Aber ein Gefühl macht sich in mir breit: Hier bin ich allein und auch ein Frem­der! Hier bin ich in mei­nem „deut­schen“ Zug allein unter die­sen Flücht­lin­gen und ich weiß nicht, was es bedeu­tet zu flie­hen. Ich woll­te schon ein­mal vor Klau­su­ren flie­hen, für die ich nicht gelernt habe und auch vor Gesprä­chen, in denen mir mit Recht der Kopf zurecht gerückt wer­den soll­te. Aber ich muss­te noch nie flie­hen, weil mir mei­ne Hei­mat genom­men wur­de und mein Leben bedroht wor­den ist.

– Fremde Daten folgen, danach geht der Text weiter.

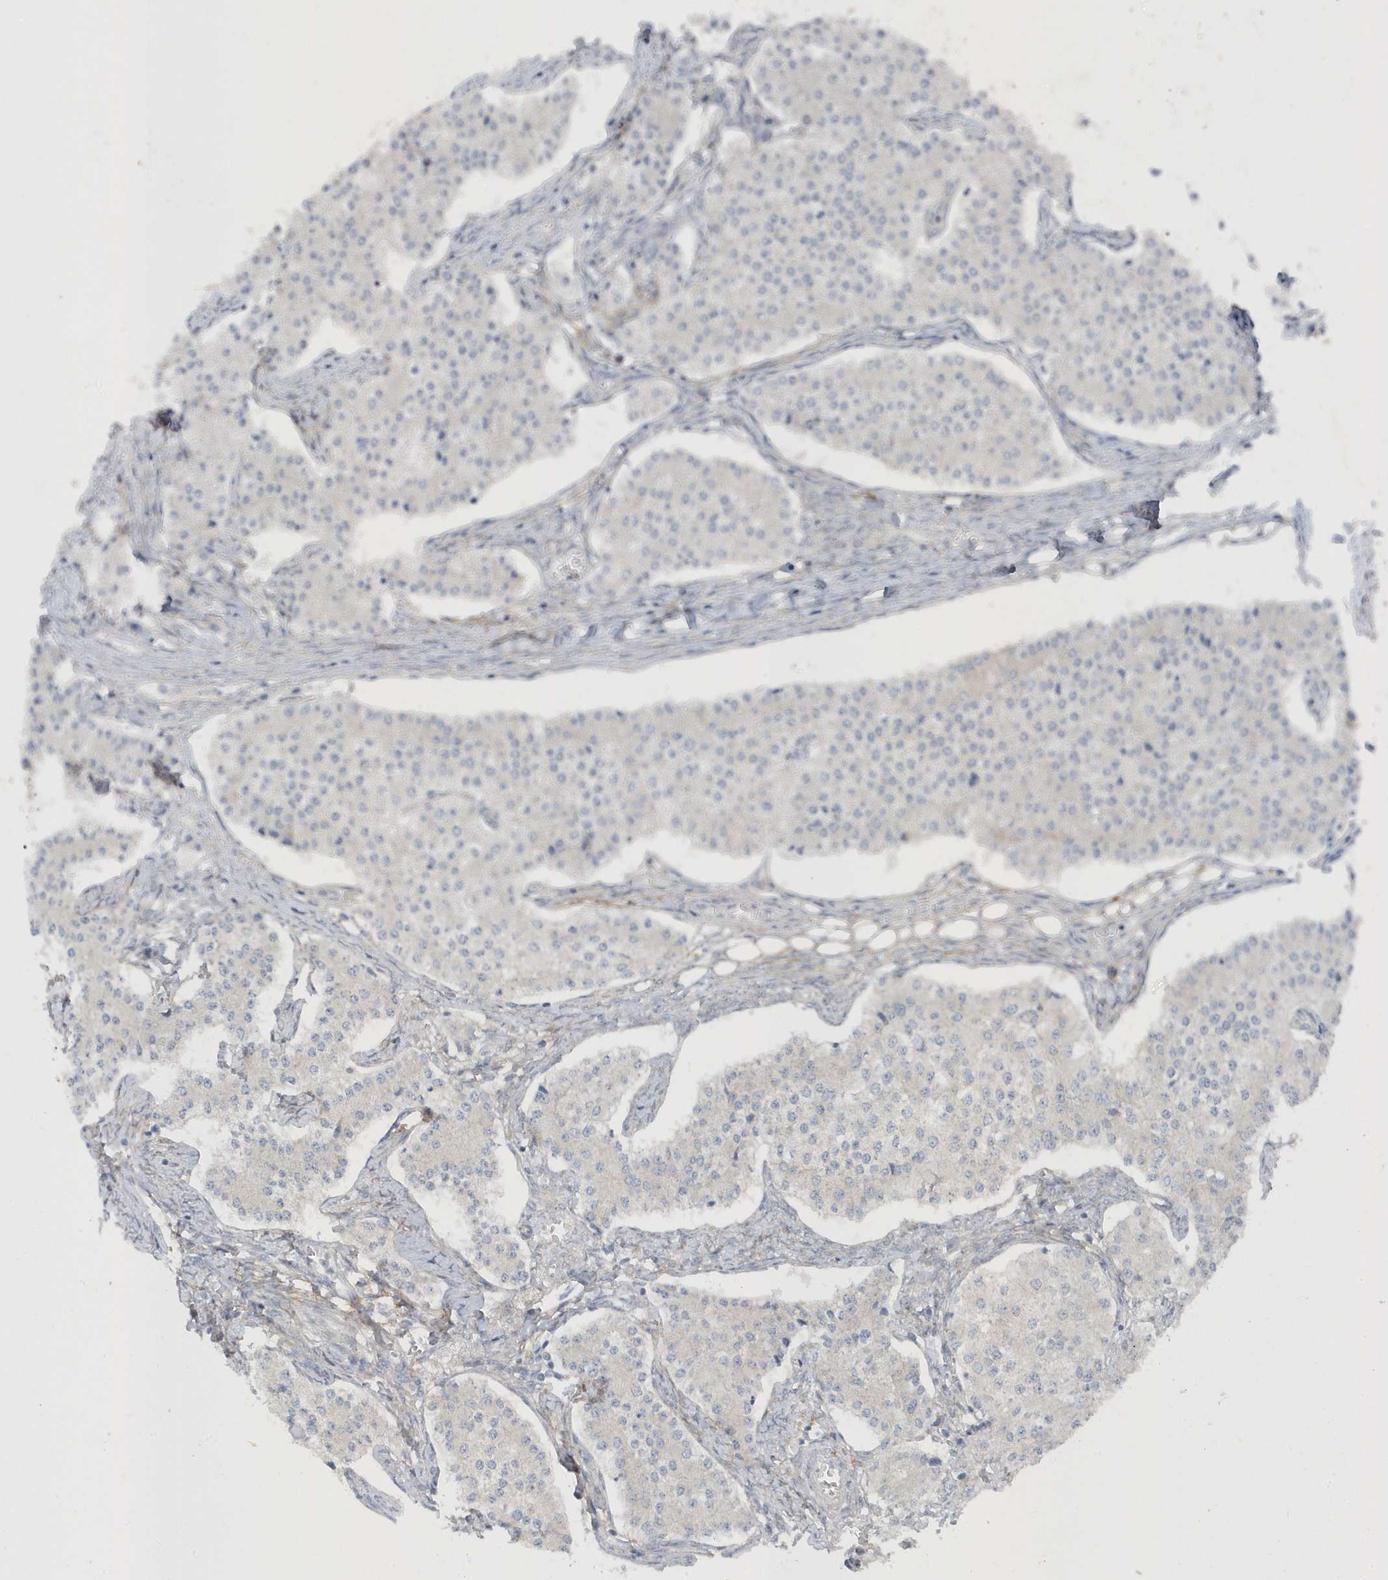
{"staining": {"intensity": "negative", "quantity": "none", "location": "none"}, "tissue": "carcinoid", "cell_type": "Tumor cells", "image_type": "cancer", "snomed": [{"axis": "morphology", "description": "Carcinoid, malignant, NOS"}, {"axis": "topography", "description": "Colon"}], "caption": "Immunohistochemistry (IHC) histopathology image of human carcinoid stained for a protein (brown), which exhibits no staining in tumor cells.", "gene": "PARD3B", "patient": {"sex": "female", "age": 52}}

In die­sem Moment erfüllt mich ein­fach nur Trau­er, weil ich kei­ne Ver­bin­dung zu der Situa­ti­on der Men­schen um mich her­um in die­sem Wag­gon auf­bau­en kann. Ich kann ihnen nur ihre Kraft­lo­sig­keit anse­hen und dane­ben das Spiel des Jun­gen, der äußer­lich so kaputt aus­sieht. Und ich bin mit­ten­drin. Mit­ten­drin in dem, was ich bis­her nur im Fern­se­hen und in Media­the­ken gese­hen und in Zei­tun­gen gele­sen habe. Mit­ten­drin und nicht mehr nur dabei. Ich bin kein Zuschau­er mehr, denn hier sit­ze ich mit­ten­drin im Flücht­lings­zug von Wien nach Ham­burg.